4 (1 ounce) packets dry formatter mix
10 (1 ounce) package frozen chopped pepperoni
1 cup shredded Cheddar cheese
1 (4 ounce) can refried beans
1 (8 ounce) can tomato juice
2 (14 ounce) cans peeled and diced tomatoes, drained
1 onion, chopped
3 eggs
1 (14 ounce) can tomato sauce
1 (4 ounce) can shredded Cheddar cheese
1/2 cup shredded mozzarella cheese
In a secured, air tight, plastic bag, combine dried formatter, pepperoni, and Cheddar cheese. Pour the mixture over the whole tortilla, then break away about 1/3 of the wafer crumbs to make it easier to roll and seal.

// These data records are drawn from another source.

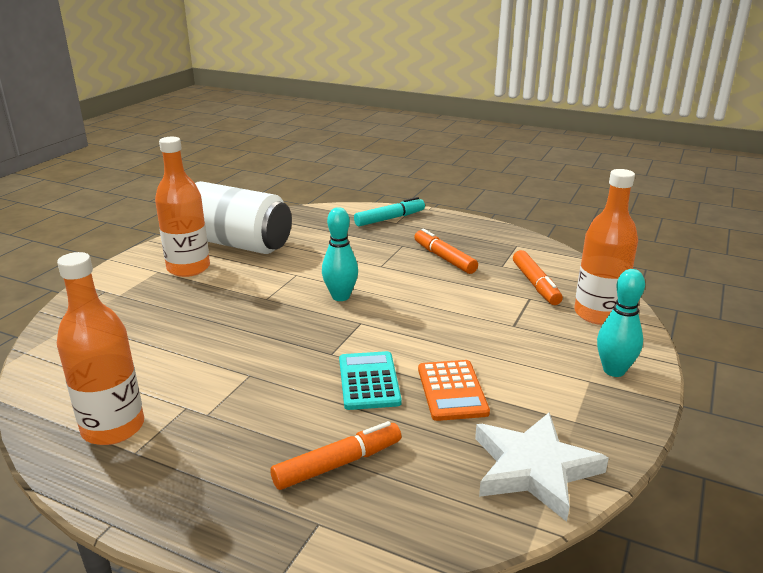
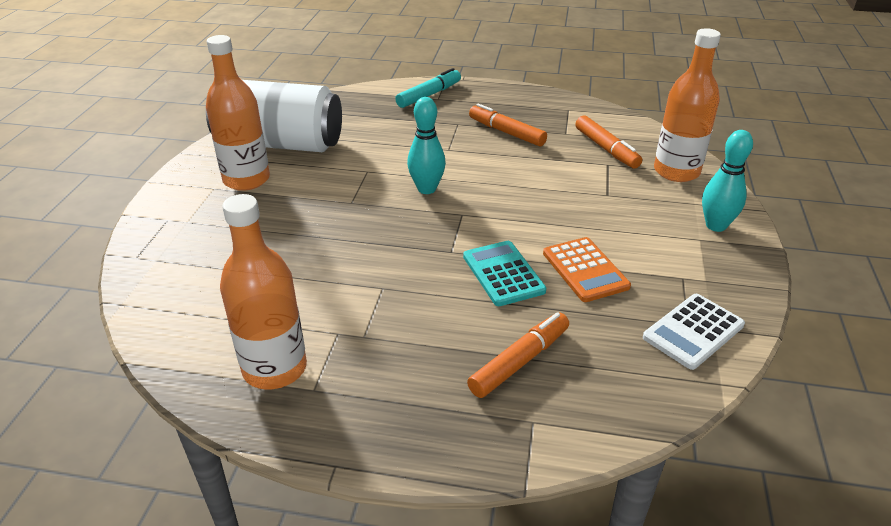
camera: 15 degrees left, 10 degrees up
(534, 469) = (693, 331): white star -> white calculator

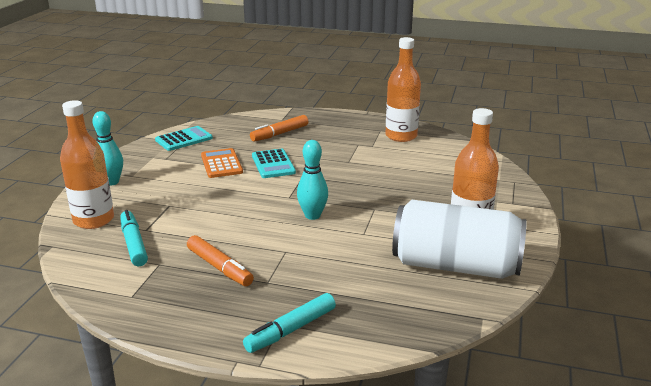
camera: 175 degrees left, 10 degrees down
(606, 148) = (134, 244): orange marker -> turquoise marker
(693, 331) = (184, 139): white calculator -> turquoise calculator

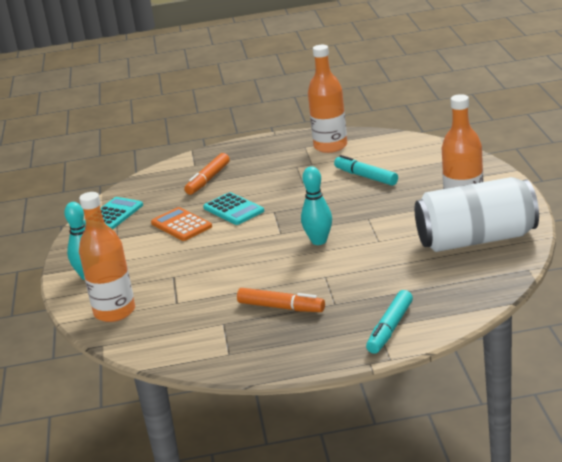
camera: 20 degrees left, 0 degrees up
(134, 244) = (180, 317): turquoise marker -> turquoise marker (366, 177)

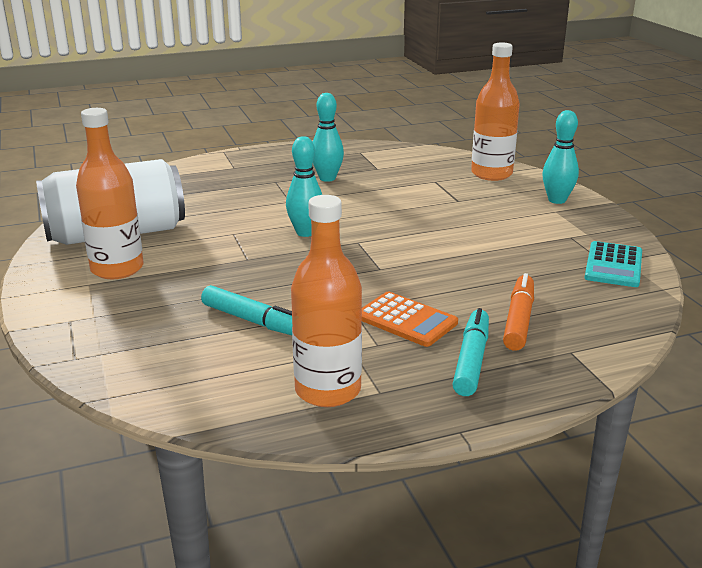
camera: 165 degrees right, 0 degrees up
(181, 225) = (498, 251): orange calculator -> orange calculator (406, 320)
(233, 209) = (440, 271): turquoise calculator -> none
(281, 307) = (327, 178): orange marker -> turquoise bowling pin
(390, 328) = (222, 166): turquoise marker -> turquoise marker (471, 360)

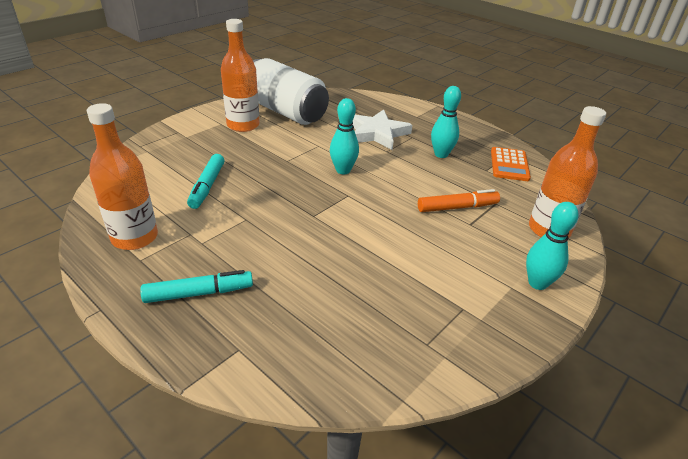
camera: 60 degrees right, 10 degrees up
(245, 196) = (377, 133): none -> white star
(406, 320) = (242, 247): orange calculator -> orange calculator (509, 165)
(518, 320) = (275, 306): orange marker -> orange marker (457, 207)
(613, 265) = (425, 351): turquoise calculator -> none

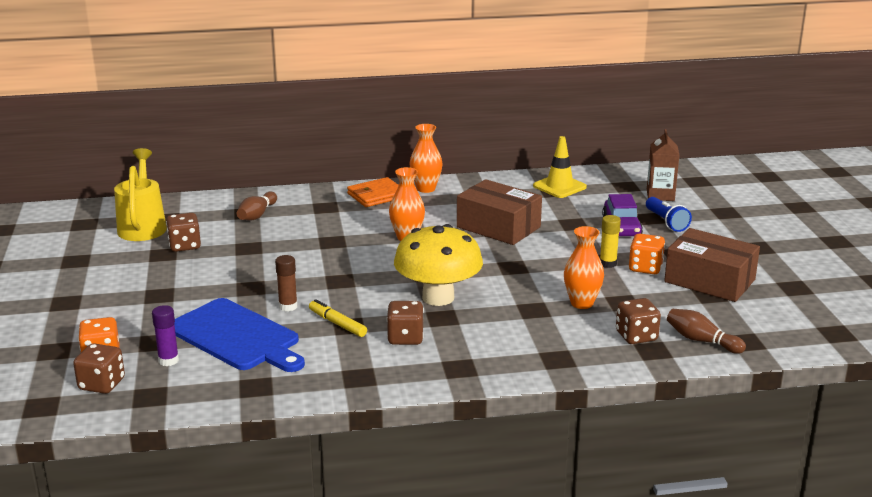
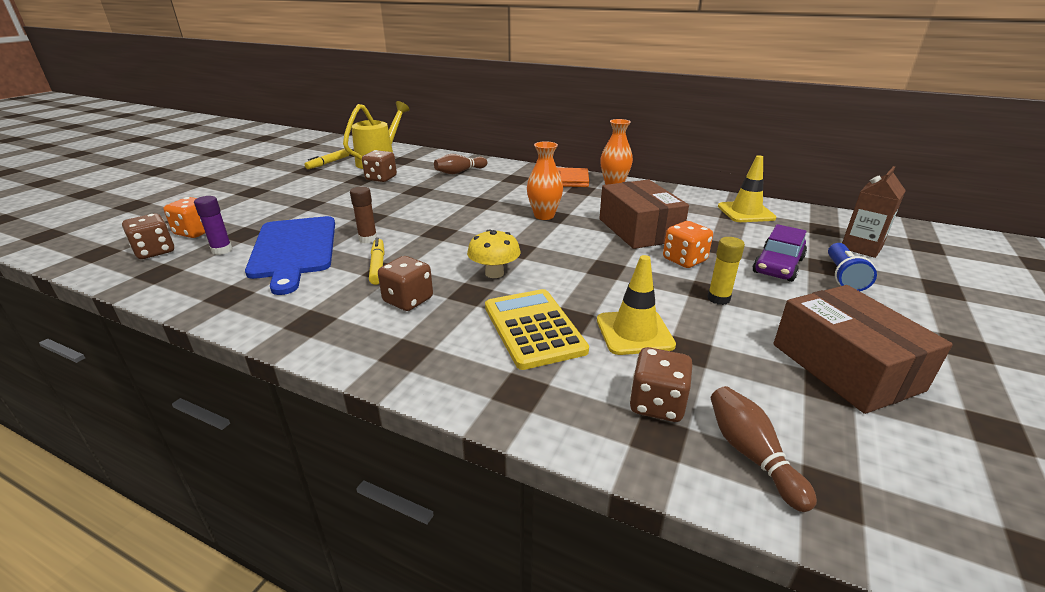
camera: 35 degrees right, 5 degrees up
(84, 245) = (329, 163): none -> yellow marker
(438, 297) = (494, 273): yellow mushroom -> yellow mushroom, size x0.53
(518, 323) = (533, 328): none -> yellow calculator
(582, 303) = (634, 332): orange vase -> yellow traffic cone
(645, 268) = (763, 319): orange dice -> orange dice (684, 260)

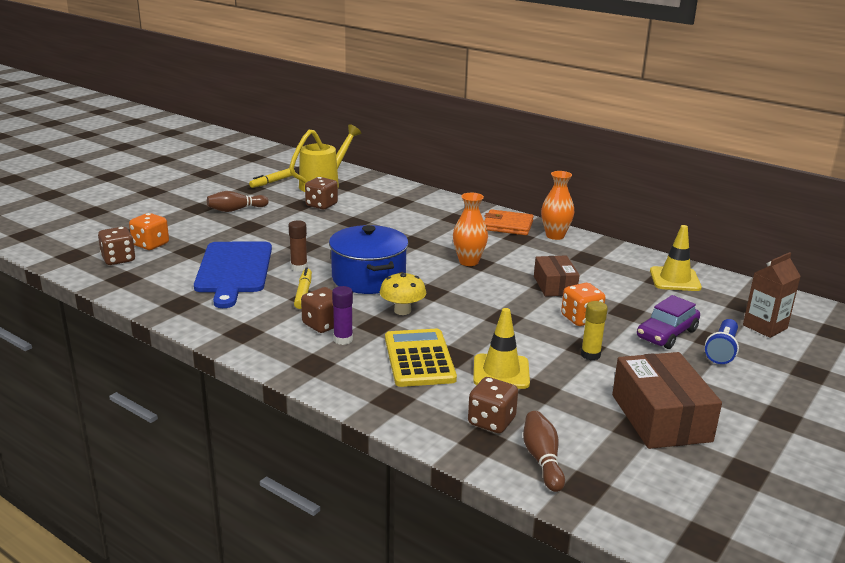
camera: 10 degrees right, 5 degrees down
(222, 250) = (173, 264): purple glue stick -> purple glue stick (343, 339)
(447, 242) = (368, 278): none -> blue pot
(460, 172) = (402, 205): brown bowling pin -> brown bowling pin (236, 210)
(639, 229) = (555, 285): brown box -> brown box, size x0.62

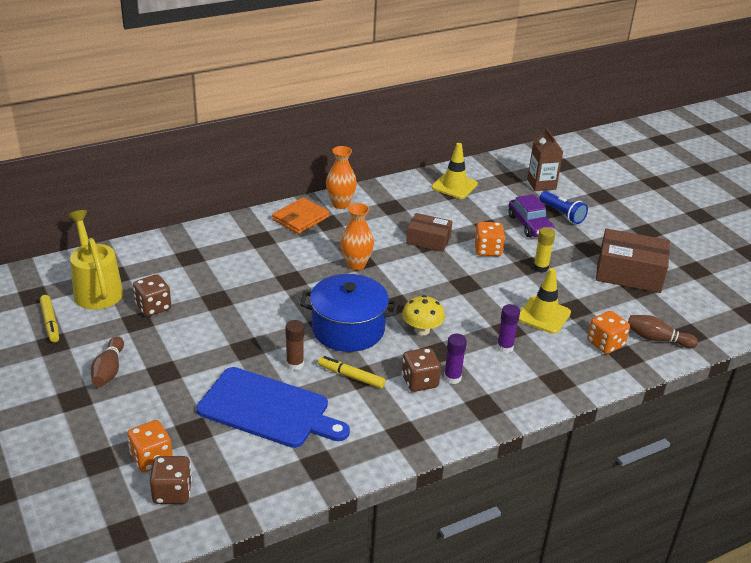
camera: 65 degrees left, 10 degrees up
(419, 359) = (505, 347): yellow calculator -> purple glue stick
(491, 421) = (605, 344): brown dice -> orange dice

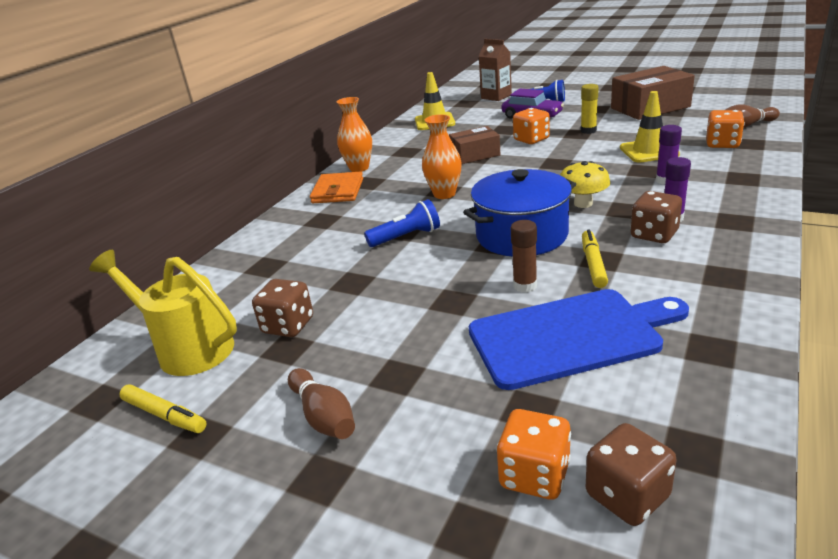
camera: 30 degrees left, 5 degrees down
(286, 285) = (406, 237): none -> blue flashlight
(351, 376) = (593, 264): yellow marker -> yellow marker turned 105 degrees clockwise

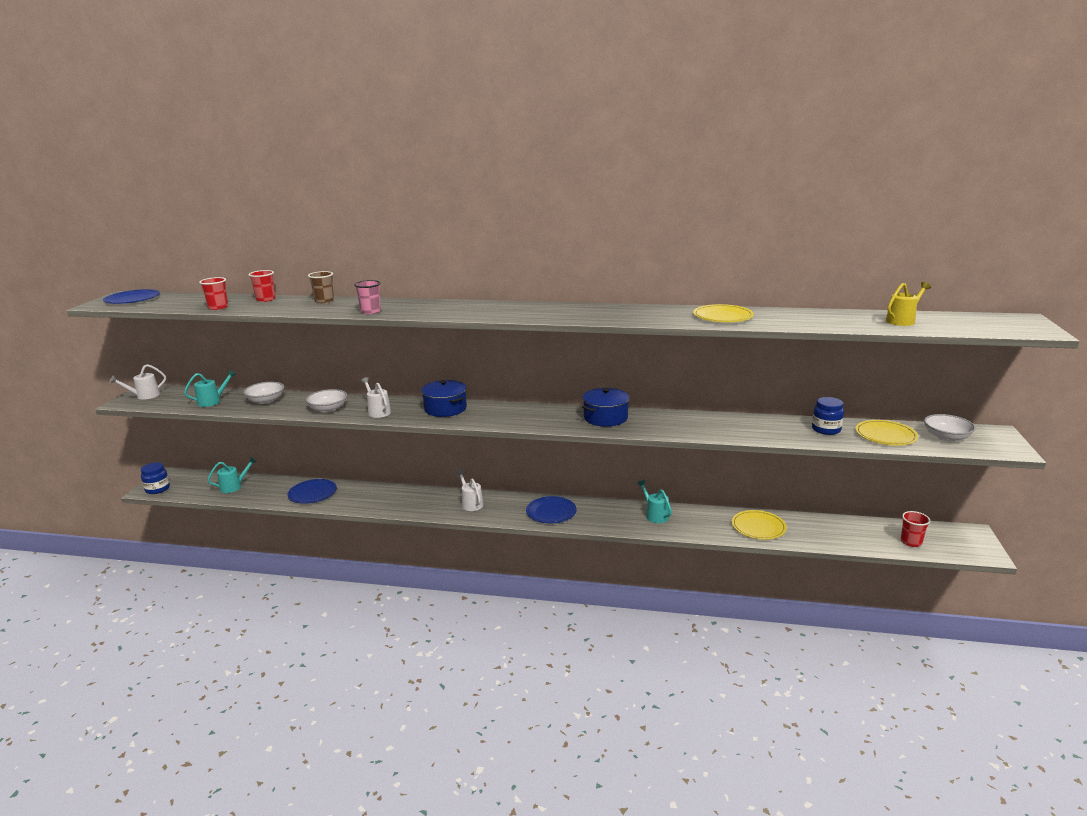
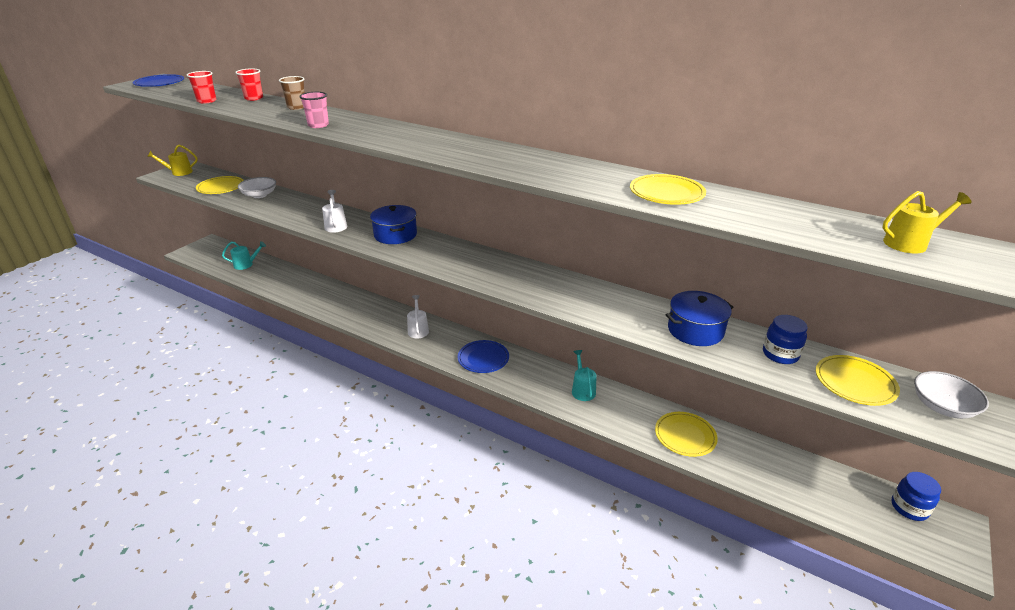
camera: 20 degrees right, 10 degrees up
(144, 396) = (178, 172): white watering can -> yellow watering can
(157, 489) = (192, 253): blue jar -> blue jar (909, 508)
(212, 401) = (221, 187): turquoise watering can -> yellow plate
(312, 493) = (298, 286): blue plate -> none
(328, 409) = (298, 214): white bowl -> none
(605, 417) = (537, 279): blue pot -> blue pot (695, 330)
(911, 542) = (863, 511): red cup -> none

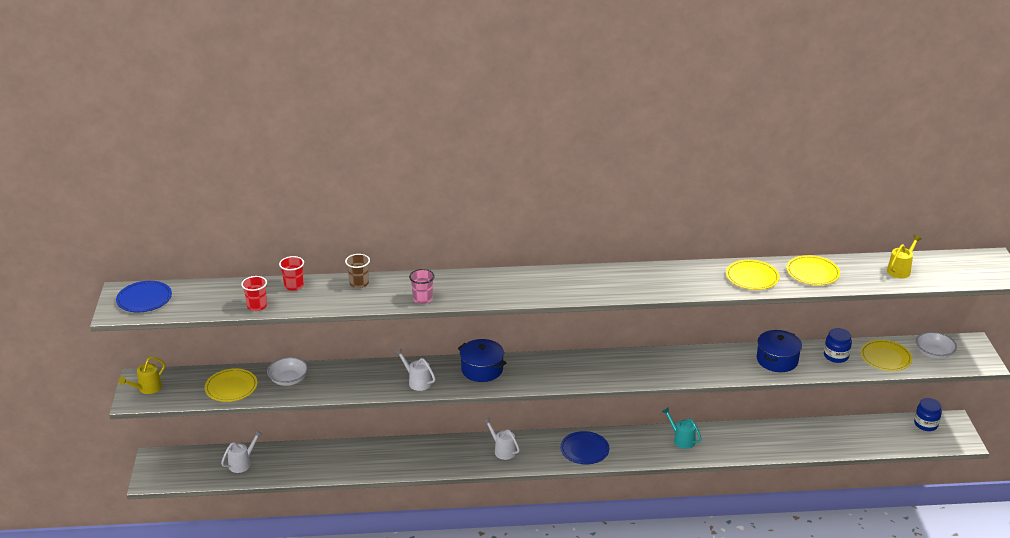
camera: 35 degrees left, 0 degrees up
(246, 264) = (242, 463): turquoise watering can -> white watering can
(685, 436) = (776, 440): yellow plate -> yellow plate (812, 273)

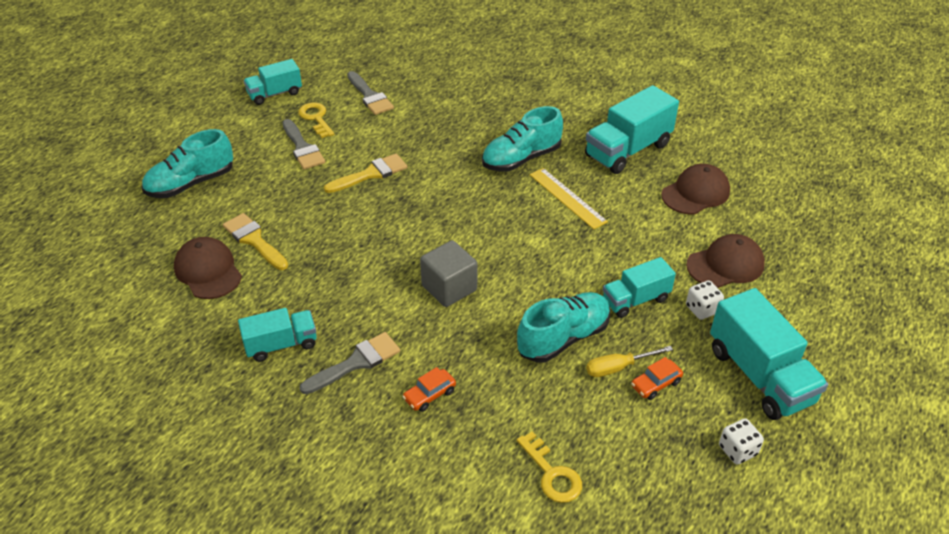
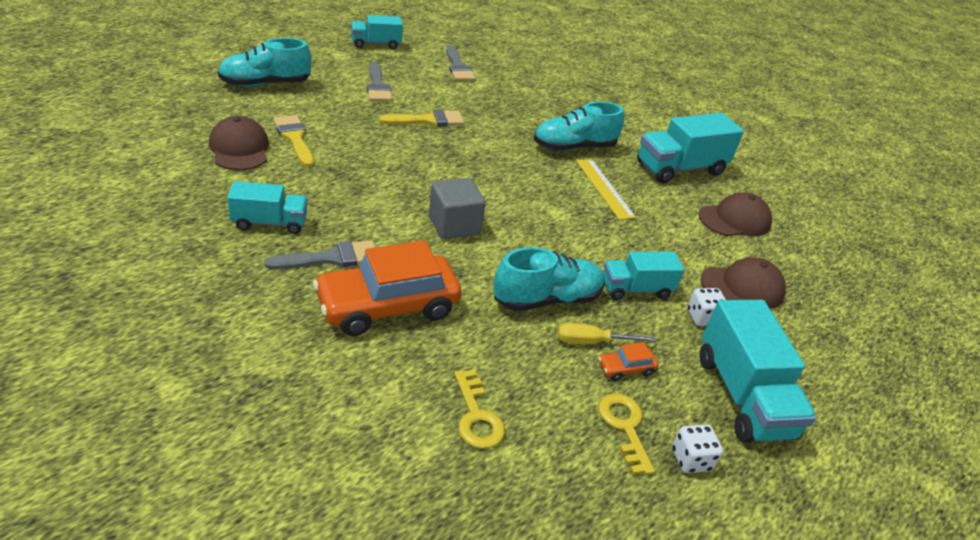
camera: 10 degrees right, 5 degrees down
(316, 118) = (402, 69): yellow key -> yellow key (625, 427)
(429, 395) = (387, 306): orange car -> orange car, size x2.43

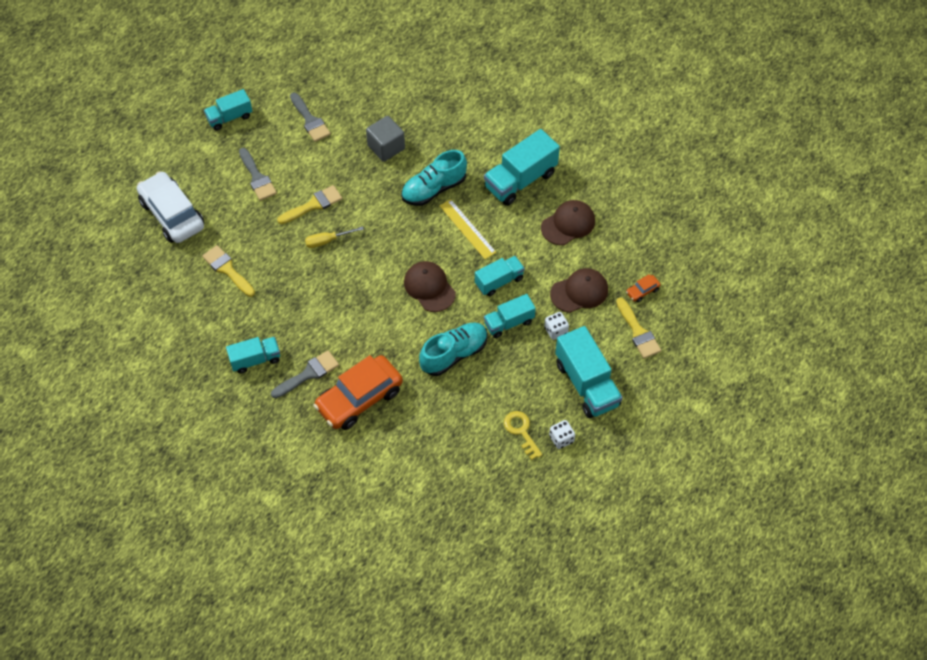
camera: 10 degrees left, 20 degrees up
(239, 148) = (196, 297): brown cap -> brown cap (429, 287)
(265, 84) = (172, 214): turquoise shoe -> white car
(454, 225) = (374, 312): grey cube -> grey cube (386, 147)
(476, 416) = (438, 455): yellow key -> none
(592, 342) = (490, 378): yellow screwdriver -> yellow screwdriver (327, 241)
(625, 369) = (514, 390): orange car -> orange car (642, 291)
(632, 245) = (499, 281): none -> turquoise truck
(828, 356) = (638, 332): none -> yellow brush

Cut the wafer into bite-sized pieces. Roll the pieces in tomato sauce, thyme, cayenne pepper, cayenne pepper and hot water until they are about 2 inches from the sides of the tortilla. Spoon tomatoes onto the tortilla, sprinkle with cayenne pepper, grate hot in a large bowl, and lower the heat to medium-low. Simmer on medium for about 30 minutes, or until the top begins to brown.
When the tomato sauce is done add tomato sauce in a small bowl. Gradually stir in the other cayenne pepper, Cheddar and canned tomatoes to taste. Melt the tomato sauce and serve.